Nel tentativo di ribaltare le decisioni di merito, l’INPS ha proposto ricorso per cassazione. L’Istituto ha sostenuto, tra le altre cose, che le associazioni promotrici dell’azione collettiva non fossero legittimate ad agire, poiché il beneficio non rientrerebbe nell’ambito del lavoro e che, comunque, le proprie circolari – la n. 39 e la n. 61del 2017, attuative della normativa primaria – miravano a favorire la natalità tra chi ha un forte radicamento sul territorio italiano, escludendo benefici per situazioni temporanee e prescindendo da qualsivoglia requisito reddituale.

La Suprema Corte ha però respinto integralmente il ricorso.

In primis, ha confermato la piena legittimazione delle associazioni ad agire in giudizio per tutelare soggetti potenzialmente discriminati.
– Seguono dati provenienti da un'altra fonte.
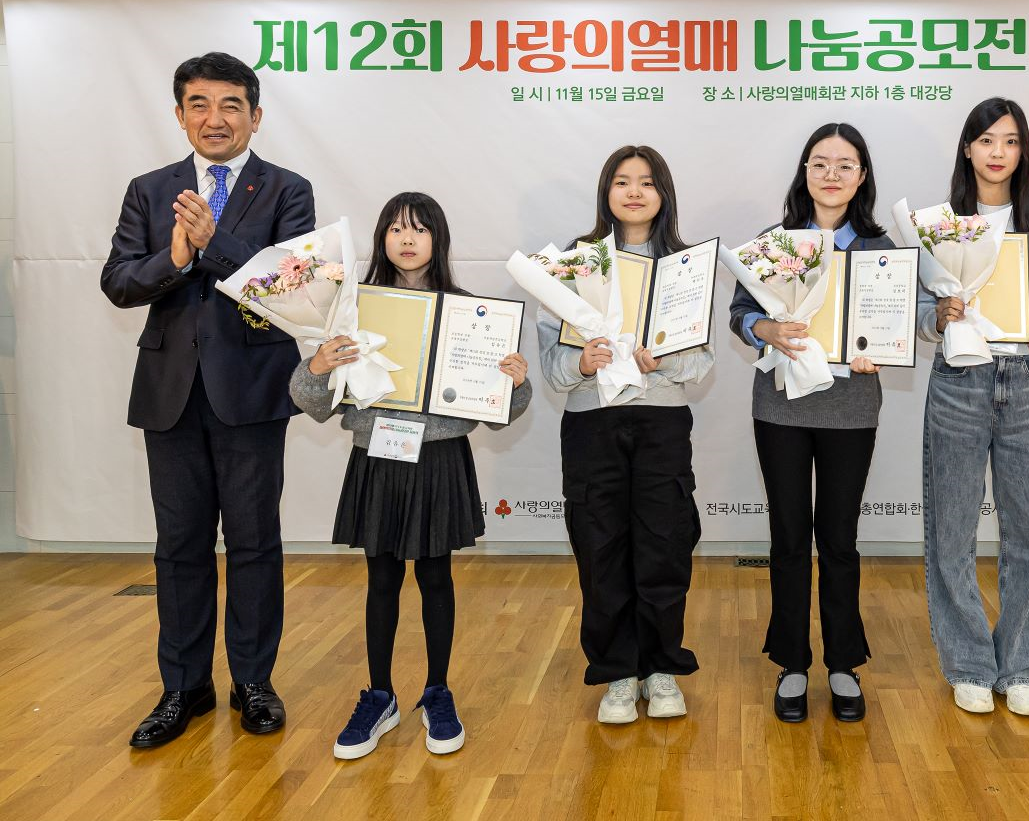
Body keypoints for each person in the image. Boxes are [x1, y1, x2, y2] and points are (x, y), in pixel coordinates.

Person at [102, 52, 315, 748]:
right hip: (169, 394)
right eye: (199, 104)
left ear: (255, 116)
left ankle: (253, 682)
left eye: (230, 105)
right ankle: (184, 687)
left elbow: (291, 286)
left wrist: (212, 241)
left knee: (254, 543)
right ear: (179, 115)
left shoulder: (287, 189)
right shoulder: (148, 190)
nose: (214, 118)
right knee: (179, 547)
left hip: (251, 392)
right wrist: (175, 259)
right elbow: (119, 282)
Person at [290, 192, 532, 759]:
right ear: (381, 238)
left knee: (437, 578)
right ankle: (379, 696)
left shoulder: (470, 313)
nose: (406, 239)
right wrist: (317, 366)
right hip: (378, 455)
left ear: (437, 240)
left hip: (440, 458)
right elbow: (312, 400)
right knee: (380, 580)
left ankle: (437, 692)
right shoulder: (352, 309)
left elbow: (503, 413)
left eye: (419, 229)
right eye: (396, 228)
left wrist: (515, 384)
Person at [535, 145, 714, 725]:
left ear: (664, 193)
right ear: (606, 192)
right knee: (600, 545)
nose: (634, 192)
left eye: (646, 182)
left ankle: (660, 667)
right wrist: (581, 362)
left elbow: (702, 361)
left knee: (664, 543)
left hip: (661, 420)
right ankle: (617, 671)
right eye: (622, 181)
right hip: (592, 422)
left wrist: (662, 360)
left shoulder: (685, 266)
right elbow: (553, 367)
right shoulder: (573, 264)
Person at [727, 122, 892, 723]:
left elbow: (895, 323)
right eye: (820, 163)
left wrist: (883, 349)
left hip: (851, 409)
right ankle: (792, 662)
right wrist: (764, 329)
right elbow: (739, 313)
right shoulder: (775, 243)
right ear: (805, 172)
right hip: (781, 408)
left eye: (845, 165)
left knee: (840, 541)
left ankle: (843, 663)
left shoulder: (880, 248)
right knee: (790, 538)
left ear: (862, 177)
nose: (831, 175)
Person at [919, 97, 1029, 717]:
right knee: (950, 531)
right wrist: (937, 315)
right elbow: (916, 317)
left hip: (1027, 379)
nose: (997, 153)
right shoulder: (938, 227)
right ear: (967, 149)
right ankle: (970, 664)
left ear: (1022, 151)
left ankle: (1023, 667)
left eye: (1010, 141)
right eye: (986, 141)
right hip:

Secondariamente, ha ribadito un principio fondamentale: le circolari amministrative considerate atti amministrativi interni deputati ad indirizzare l’attività degli organi periferici dell’ente, non possono introdurre modifiche o restrizioni a diritti previsti dalla legge; infatti, il solo requisito soggettivo previsto dalla normativa era legato allo status di gestante, genitrice o adottante.

Secondo la Cassazione, il comportamento dell’INPS ha prodotto un effetto discriminatorio oggettivo, legato esclusivamente alla nazionalità e non giustificato da alcuna ragione oggettiva o legittima. Anche in assenza di una volontà dolosa, il solo fatto di aver introdotto un requisito illegittimo è sufficiente a configurare la condotta discriminatoria.

Richiamando precedenti giurisprudenziali, la Corte ha ricordato che le circolari dell’INPS sono strumenti interpretativi interni, utili per guidare l’azione amministrativa, ma privi di forza normativa. Non possono dunque sovvertire o ridurre l’ambito di applicazione delle leggi. In particolare, nel caso del “Bonus mamma domani”, il legislatore non ha previsto alcuna distinzione in base al tipo di permesso di soggiorno, né alcun vincolo relativo alla cittadinanza, se non la regolare residenza.

L’introduzione, da parte dell’INPS, di un requisito analogo a quello previsto per l’assegno di natalità — che invece contempla criteri più rigidi — è stata giudicata impropria e in contrasto con il dettato legislativo. Inoltre, la stessa disciplina dell’assegno di natalità è già stata oggetto di censura da parte della Corte Costituzionale (sentenza n. 54/2022), proprio per il requisito discriminatorio del permesso di soggiorno UE.

Orbene, questa pronuncia della Cassazione rappresenta un punto fermo nella tutela dei diritti sociali delle madri straniere e nell’interpretazione dei limiti dell’azione amministrativa degli enti pubblici. La Corte ha ricordato che l’uguaglianza dei cittadini e dei residenti di fronte alla legge non può essere sacrificata a discrezionalità interpretative, anche quando motivate da finalità generali come la natalità o l’integrazione.